Michael se puso de pie entonces, interponiéndose calmadamente entre ellos.

—Sr. Hart, Stella tiene todo el derecho de tomar sus propias decisiones. También he hablado con el doctor—la monitorizarán de cerca.

Hizo una pausa lo suficientemente larga para tomar una fresa del frutero y acercarla a los labios de Stella.

—Pruébala. Está dulce.

Ella dudó brevemente, luego dio un mordisco. Una gota de jugo manchó la comisura de su boca, y Michael la limpió suavemente con una servilleta—sus movimientos fluidos e íntimos, como un novio que la conocía bien.

Charles no pudo ver ni un segundo más. Sentía como si algo dentro de él acabara de explotar. Dio media vuelta y salió furioso de la habitación.
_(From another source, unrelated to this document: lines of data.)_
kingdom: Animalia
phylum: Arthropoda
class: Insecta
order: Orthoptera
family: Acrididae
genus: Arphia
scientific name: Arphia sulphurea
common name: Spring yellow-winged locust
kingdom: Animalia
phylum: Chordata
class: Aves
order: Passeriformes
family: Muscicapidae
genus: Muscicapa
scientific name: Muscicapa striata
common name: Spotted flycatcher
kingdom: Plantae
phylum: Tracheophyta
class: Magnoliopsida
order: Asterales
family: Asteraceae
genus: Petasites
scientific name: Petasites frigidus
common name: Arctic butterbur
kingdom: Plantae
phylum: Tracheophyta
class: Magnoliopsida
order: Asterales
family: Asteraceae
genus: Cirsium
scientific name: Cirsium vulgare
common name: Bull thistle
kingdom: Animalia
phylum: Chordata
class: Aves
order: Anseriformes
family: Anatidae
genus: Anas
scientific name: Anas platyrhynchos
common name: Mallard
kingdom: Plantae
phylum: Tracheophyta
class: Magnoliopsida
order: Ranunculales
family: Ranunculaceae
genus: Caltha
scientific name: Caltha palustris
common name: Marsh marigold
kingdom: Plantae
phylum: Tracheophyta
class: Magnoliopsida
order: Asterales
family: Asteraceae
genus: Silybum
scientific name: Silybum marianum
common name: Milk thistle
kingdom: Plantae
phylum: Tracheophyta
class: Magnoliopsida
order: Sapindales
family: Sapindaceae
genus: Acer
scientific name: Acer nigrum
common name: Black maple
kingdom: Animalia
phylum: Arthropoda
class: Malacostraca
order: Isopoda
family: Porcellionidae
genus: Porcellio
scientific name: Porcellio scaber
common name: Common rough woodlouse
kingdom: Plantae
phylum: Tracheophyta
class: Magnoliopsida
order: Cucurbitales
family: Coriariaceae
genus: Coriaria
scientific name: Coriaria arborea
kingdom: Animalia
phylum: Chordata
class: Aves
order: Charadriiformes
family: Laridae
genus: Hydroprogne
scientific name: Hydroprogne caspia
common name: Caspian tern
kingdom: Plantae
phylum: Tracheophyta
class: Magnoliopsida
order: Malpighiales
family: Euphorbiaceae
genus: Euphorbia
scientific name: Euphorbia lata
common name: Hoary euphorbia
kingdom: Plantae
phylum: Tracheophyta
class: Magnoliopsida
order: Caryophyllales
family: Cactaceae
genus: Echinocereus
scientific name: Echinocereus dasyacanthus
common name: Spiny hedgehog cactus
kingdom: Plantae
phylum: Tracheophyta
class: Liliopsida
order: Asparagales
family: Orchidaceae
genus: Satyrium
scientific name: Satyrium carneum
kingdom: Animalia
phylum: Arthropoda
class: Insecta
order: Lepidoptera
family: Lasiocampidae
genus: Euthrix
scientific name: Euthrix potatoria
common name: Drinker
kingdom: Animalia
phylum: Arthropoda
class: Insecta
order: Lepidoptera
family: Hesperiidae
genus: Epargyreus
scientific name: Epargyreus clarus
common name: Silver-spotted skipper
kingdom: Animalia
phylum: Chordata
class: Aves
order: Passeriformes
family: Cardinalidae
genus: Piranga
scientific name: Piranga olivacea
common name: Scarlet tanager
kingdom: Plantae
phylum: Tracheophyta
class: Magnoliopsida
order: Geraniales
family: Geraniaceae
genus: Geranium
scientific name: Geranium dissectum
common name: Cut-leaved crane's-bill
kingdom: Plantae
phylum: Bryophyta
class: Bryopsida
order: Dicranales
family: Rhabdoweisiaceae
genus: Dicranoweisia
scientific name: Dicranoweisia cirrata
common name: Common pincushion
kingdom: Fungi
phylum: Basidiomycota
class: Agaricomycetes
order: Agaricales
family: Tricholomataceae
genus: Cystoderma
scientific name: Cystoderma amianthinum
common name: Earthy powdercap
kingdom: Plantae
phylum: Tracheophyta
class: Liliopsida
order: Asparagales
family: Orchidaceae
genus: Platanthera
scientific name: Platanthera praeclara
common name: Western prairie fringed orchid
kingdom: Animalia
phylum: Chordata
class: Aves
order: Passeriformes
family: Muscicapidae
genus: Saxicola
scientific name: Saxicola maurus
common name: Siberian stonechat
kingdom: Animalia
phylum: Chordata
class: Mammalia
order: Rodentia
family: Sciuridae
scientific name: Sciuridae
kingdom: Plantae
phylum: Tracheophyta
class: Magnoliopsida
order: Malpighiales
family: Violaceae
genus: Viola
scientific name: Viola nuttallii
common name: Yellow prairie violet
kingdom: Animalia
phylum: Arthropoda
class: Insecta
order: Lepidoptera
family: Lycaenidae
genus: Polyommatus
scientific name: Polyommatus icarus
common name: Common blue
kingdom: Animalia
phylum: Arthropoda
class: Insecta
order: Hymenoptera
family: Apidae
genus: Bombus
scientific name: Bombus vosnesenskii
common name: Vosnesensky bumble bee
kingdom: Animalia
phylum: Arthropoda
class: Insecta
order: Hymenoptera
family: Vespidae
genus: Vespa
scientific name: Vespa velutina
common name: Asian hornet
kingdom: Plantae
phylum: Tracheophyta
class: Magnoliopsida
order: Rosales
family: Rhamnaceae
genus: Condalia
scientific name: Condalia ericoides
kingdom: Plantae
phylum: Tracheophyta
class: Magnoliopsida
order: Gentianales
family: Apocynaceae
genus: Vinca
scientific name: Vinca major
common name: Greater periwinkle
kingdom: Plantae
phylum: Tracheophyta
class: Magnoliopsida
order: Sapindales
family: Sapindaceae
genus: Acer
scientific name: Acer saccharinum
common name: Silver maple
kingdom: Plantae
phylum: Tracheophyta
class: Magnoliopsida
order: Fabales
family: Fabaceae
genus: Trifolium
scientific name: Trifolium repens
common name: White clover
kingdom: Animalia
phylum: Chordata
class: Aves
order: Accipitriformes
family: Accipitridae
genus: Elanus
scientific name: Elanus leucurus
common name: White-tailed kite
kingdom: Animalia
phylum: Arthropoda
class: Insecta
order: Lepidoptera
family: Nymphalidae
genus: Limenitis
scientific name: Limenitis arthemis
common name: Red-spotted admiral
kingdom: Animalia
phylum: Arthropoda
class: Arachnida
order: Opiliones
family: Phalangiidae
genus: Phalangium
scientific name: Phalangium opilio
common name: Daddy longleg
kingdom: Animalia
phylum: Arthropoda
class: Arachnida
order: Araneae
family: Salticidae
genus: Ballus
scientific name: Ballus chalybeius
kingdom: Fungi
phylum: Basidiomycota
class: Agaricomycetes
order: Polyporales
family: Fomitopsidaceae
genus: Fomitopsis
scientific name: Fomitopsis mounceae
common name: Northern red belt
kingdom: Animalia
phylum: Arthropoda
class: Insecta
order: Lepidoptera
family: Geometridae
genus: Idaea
En el pasillo, su asistente se apresuró hacia él.

—Sr. Hart, las fresas para la Señorita Johnson

—Cállate —gruñó Charles, golpeando la pared. El dolor recorrió sus nudillos, pero no era nada comparado con el vacío doloroso en su pecho.

Mientras miraba el cielo oscurecido por la ventana, una ola de miedo lo invadió—crudo y real. Realmente la estaba perdiendo. No ante una mente maestra como Grace Carter. No. Él mismo la había alejado.

Y ahora otro hombre había entrado, ocupando todo el espacio que él nunca pensó en llenar—con amabilidad, paciencia y respeto.

De vuelta en la habitación, la mirada de Stella se detuvo en la figura de Charles alejándose. Michael tomó su mano suavemente.

—¿Todavía molesta con él? —preguntó en voz baja.

Ella negó con la cabeza, retirando su mano. En voz baja, dijo:

—Solo estaba pensando… el Charles que conocía antes no siempre fue tan terrible.

Por un fugaz momento, los ojos de Michael se tornaron helados, pero la calidez regresó rápidamente.

—La gente cambia. Lo que importa es quién es bueno contigo ahora. Esa es la persona con quien deberías estar.

Volvió a tomar el libro de arte y lo abrió en una nueva página.

—¿Continuamos mirando?

Stella no respondió. Sus ojos estaban fijos en los vibrantes colores esparcidos por la página.